ÉPOCA - Mas a presidente Dilma Rousseff, ao nomear Joaquim Levy, não fez esse gesto, reconhecendo seus erros?
Pessoa - Eu acho que ela está reconhecendo, mas, em política, a conversa é importante. Dada a ultrapassagem de sinal que eles deram e a prevenção que todo sistema político tem com o PT, eles teriam de fazer muito mais.
ÉPOCA - Se um acordo está difícil, isso significa que a crise vai se tornar mais aguda?
Pessoa - É muito difícil saber o timing disso. O mundo está muito paciente com a gente. O Brasil tem instituições boas. O joaquim Levy está fazendo um bom trabalho dentro das circunstâncias. O ajustamento cíclico avançou. A gente já consegue enxergar a inflação dentro da meta em 2017. Mas você tem um problema dramático que é o da insolvência do Tesouro Nacional. Por essas questões estruturais, essa insolvência, com o tempo, piora. A solvência não é atribuição do ministro da Fazenda, é problema da sociedade liderada pelo Executivo. Não vejo espaço político para uma concertação, mas a gente tem nos próximos dois anos um mundo de juros muito baixos, e isso dá um espaço para gente. É possível que a situação vá se deteriorando, mas que a gente consiga empurrá-la com a barriga por mais três anos e meio, até a próxima campanha presidencial, sem que haja um evento extremo até lá. E aí, em 2017, a gente discute o país e elege um governo para arrumar a casa. Mas, mesmo nesse cenário, otimista, não dá para ter crescimento porque você não endereça a questão do buraco fiscal. Fica todo mundo com o pé no freio porque sabe que vai ter um ajuste de contas lá na frente, mas não sabe a natureza dele. Isso cria uma incerteza.

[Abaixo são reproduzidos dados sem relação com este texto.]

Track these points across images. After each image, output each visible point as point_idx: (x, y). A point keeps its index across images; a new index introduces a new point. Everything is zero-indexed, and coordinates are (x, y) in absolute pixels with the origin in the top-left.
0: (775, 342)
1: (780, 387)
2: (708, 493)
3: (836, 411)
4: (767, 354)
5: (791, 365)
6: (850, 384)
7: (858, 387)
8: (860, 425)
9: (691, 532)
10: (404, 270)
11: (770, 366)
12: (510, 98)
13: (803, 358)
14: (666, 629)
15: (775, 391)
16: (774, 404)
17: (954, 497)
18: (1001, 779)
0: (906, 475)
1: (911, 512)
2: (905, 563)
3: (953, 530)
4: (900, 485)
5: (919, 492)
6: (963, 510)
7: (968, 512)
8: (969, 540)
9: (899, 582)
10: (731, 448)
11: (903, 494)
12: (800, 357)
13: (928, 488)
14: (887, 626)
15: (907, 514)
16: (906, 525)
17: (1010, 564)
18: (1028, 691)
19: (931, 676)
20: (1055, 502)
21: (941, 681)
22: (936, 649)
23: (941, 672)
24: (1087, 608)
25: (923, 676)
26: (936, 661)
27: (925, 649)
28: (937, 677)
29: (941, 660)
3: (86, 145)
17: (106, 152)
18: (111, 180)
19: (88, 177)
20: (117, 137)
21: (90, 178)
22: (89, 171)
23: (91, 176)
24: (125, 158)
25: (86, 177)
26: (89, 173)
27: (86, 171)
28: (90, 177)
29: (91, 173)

ÉPOCA - A pauta-bomba no Legislativo ameaça esse cenário otimista. Como vê o comportamento do Congresso?
Pessoa - O petrolão também é um obstáculo para essa concertação política. O efeito do petrolão é menos na economia e mais nas dificuldades que ele introduz para agenda da política. Ninguém sabe o que vai acontecer, e aí as agendas individuais ficam mais importantes. Mas eu espero que, com a sinalização da Standard & Poors (sobre a possibilidade de rebaixamento da nota de crédito do Brasil), os deputados entendam a situação e aprovem a desoneração da folha de pagamentos como o ministro Levy tinha mandado ao Congresso em fevereiro. Os deputados deviam fazer isso pelo bem do país. O jogo dos parlamentares é votar coisas absurdas, como o fim do fator previdenciário, e deixar que a presidente vete. Eles querem desgastar o PT por tudo que o PT fez. É um pouco a resposta que os políticos estão dando a um grupo político que escolheu transpor alguns limites da política brasileira. Eu coloco a pauta-bomba nesse contexto. Mas eu acho que eles não vão derrubar os vetos da presidente. Eu espero que não.

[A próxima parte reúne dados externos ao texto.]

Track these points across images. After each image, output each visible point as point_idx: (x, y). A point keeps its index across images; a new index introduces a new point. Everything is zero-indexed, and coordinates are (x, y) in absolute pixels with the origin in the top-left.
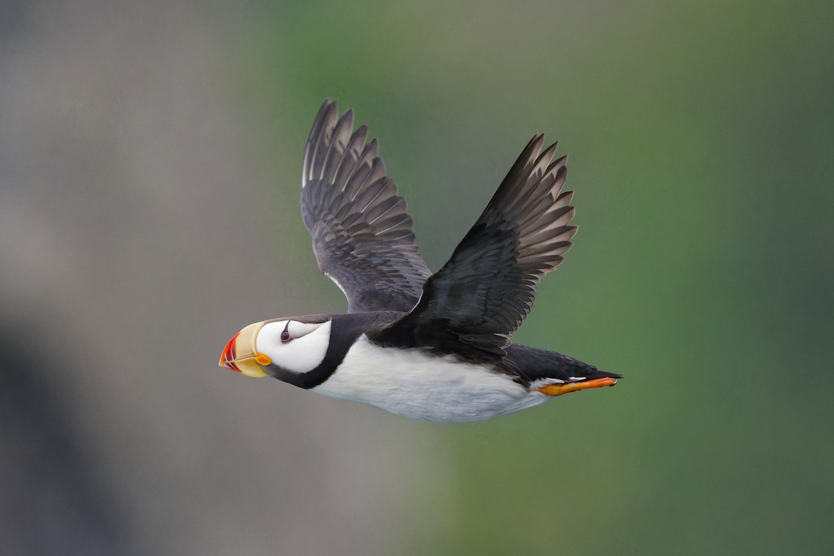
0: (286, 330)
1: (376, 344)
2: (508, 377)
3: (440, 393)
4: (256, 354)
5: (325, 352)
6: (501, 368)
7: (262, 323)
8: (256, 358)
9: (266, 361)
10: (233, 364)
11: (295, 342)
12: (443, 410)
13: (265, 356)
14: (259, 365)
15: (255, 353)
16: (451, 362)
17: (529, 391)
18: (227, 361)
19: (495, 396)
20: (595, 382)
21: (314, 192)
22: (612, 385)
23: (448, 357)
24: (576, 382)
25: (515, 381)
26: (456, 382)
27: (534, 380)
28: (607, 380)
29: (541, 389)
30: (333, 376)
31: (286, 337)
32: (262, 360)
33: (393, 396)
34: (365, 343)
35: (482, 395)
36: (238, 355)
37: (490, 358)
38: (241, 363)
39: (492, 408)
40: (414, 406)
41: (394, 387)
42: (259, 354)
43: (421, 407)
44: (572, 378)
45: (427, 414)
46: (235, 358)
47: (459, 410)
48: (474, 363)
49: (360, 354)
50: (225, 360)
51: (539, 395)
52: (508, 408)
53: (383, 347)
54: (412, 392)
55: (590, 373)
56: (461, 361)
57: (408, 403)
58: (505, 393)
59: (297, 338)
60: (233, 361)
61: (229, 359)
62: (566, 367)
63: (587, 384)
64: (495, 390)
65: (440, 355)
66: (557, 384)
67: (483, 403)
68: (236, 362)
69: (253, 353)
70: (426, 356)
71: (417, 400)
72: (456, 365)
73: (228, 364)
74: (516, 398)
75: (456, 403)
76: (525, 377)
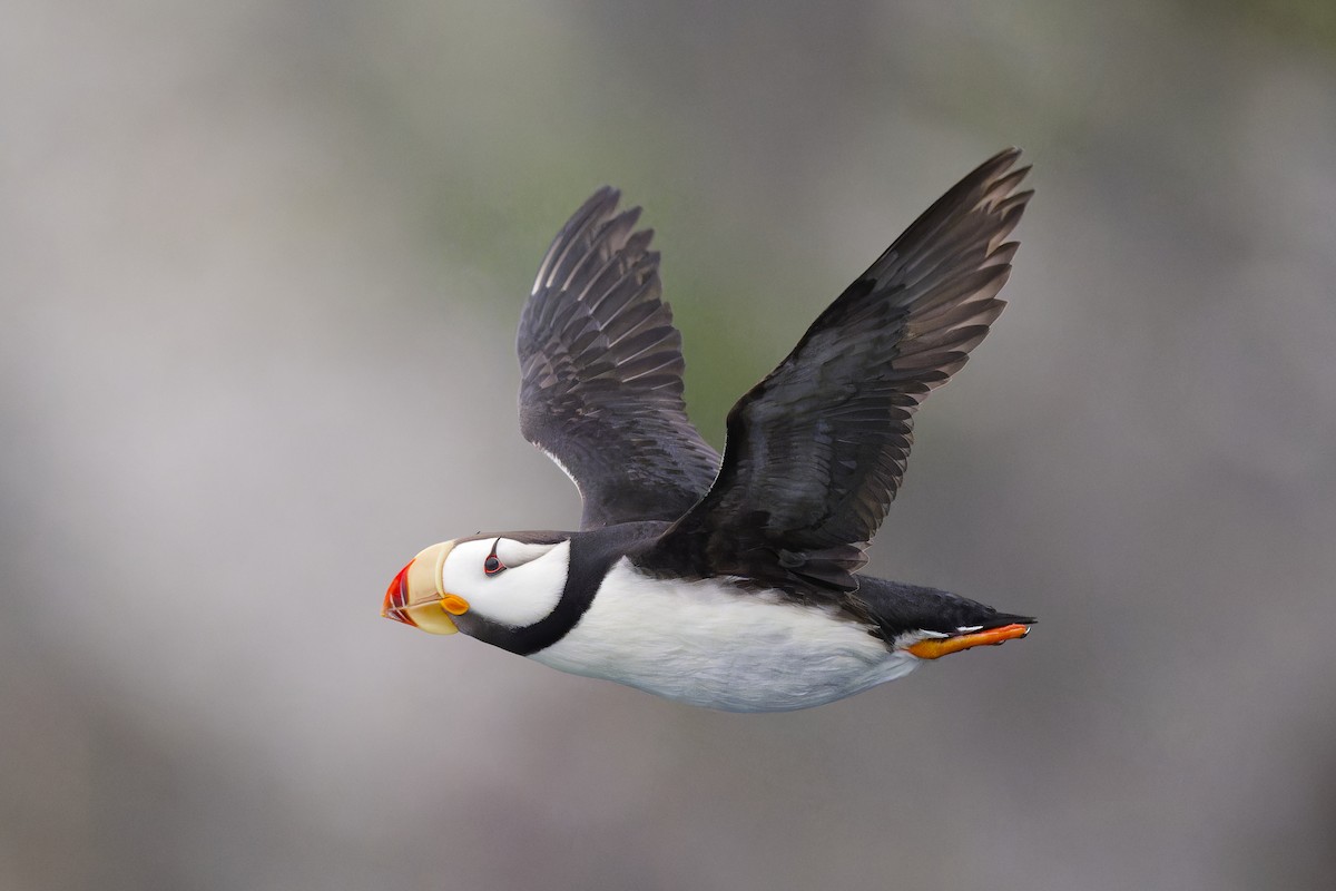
0: (493, 554)
1: (645, 573)
2: (861, 626)
3: (751, 657)
4: (443, 596)
5: (561, 591)
6: (849, 613)
7: (451, 542)
8: (442, 602)
9: (461, 608)
10: (404, 612)
11: (509, 573)
12: (755, 686)
13: (459, 598)
14: (447, 613)
15: (441, 593)
16: (769, 602)
17: (892, 651)
18: (394, 608)
19: (839, 660)
20: (996, 633)
21: (547, 305)
22: (1024, 636)
23: (765, 594)
24: (968, 634)
25: (871, 633)
26: (777, 637)
27: (900, 632)
28: (1015, 629)
29: (912, 648)
30: (573, 632)
31: (493, 567)
32: (455, 606)
33: (673, 663)
34: (627, 571)
35: (817, 658)
36: (412, 597)
37: (830, 595)
38: (418, 610)
39: (832, 682)
40: (708, 681)
41: (677, 648)
42: (447, 596)
43: (718, 682)
44: (962, 629)
45: (727, 695)
46: (406, 603)
47: (780, 685)
48: (806, 604)
49: (620, 591)
50: (389, 606)
51: (907, 657)
52: (858, 680)
53: (658, 578)
54: (703, 655)
55: (989, 620)
56: (785, 601)
57: (698, 675)
58: (855, 655)
59: (512, 566)
60: (404, 607)
61: (398, 604)
62: (950, 611)
63: (983, 636)
64: (842, 649)
65: (751, 592)
66: (935, 640)
67: (819, 671)
68: (409, 609)
69: (438, 594)
70: (727, 592)
71: (712, 670)
72: (776, 607)
73: (396, 613)
74: (870, 663)
75: (775, 674)
76: (888, 628)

ÉPOCA - Esse não é um comportamento muito irresponsável, inclusive do PSDB?
Pessoa - Entendo esse comportamento, mas discordo dele. O PSDB só se enfraquece quando vota contra o seu legado.
ÉPOCA - O senhor era uma voz moderada, a favor do diálogo. Por que mudou?

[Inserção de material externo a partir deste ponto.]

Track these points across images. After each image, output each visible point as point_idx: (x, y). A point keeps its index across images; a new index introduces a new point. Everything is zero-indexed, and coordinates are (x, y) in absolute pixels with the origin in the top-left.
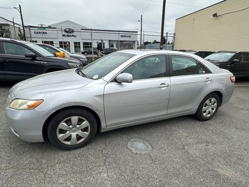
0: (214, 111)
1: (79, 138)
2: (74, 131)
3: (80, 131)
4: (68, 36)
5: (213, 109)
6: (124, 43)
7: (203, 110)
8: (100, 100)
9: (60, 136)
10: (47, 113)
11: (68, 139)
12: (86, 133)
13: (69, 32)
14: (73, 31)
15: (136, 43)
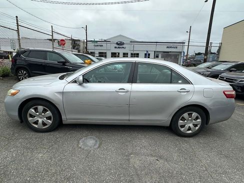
0: (197, 128)
1: (44, 124)
2: (40, 118)
3: (45, 119)
4: (119, 48)
5: (196, 126)
6: (170, 54)
7: (179, 124)
8: (60, 97)
9: (30, 119)
10: (21, 100)
11: (36, 123)
12: (49, 121)
13: (120, 44)
14: (123, 44)
15: (183, 53)
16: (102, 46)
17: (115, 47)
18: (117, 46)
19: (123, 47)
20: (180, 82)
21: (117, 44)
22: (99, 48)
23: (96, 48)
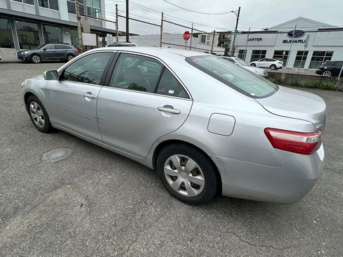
4: (291, 42)
16: (261, 39)
17: (285, 41)
18: (289, 39)
19: (301, 41)
20: (171, 92)
21: (290, 34)
22: (255, 43)
23: (250, 43)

Pessoa - Eu também sou efeito de uma cicatriz de uma campanha sórdida e suja. Além disso, a partir de 2009, a política econômica ficou um desastre. A nova matriz econômica é a política econômica mais malconduzida da história da República. Você pega um navio com 200 milhões de habitantes e faz invencionices, destrói uma política econômica estável que a gente ficou 20 anos construindo com dificuldade. A gente voltou para trás. A vida da minha filha vai ser pior porque essa equipe que estava no governo atrasou o país em 20 anos.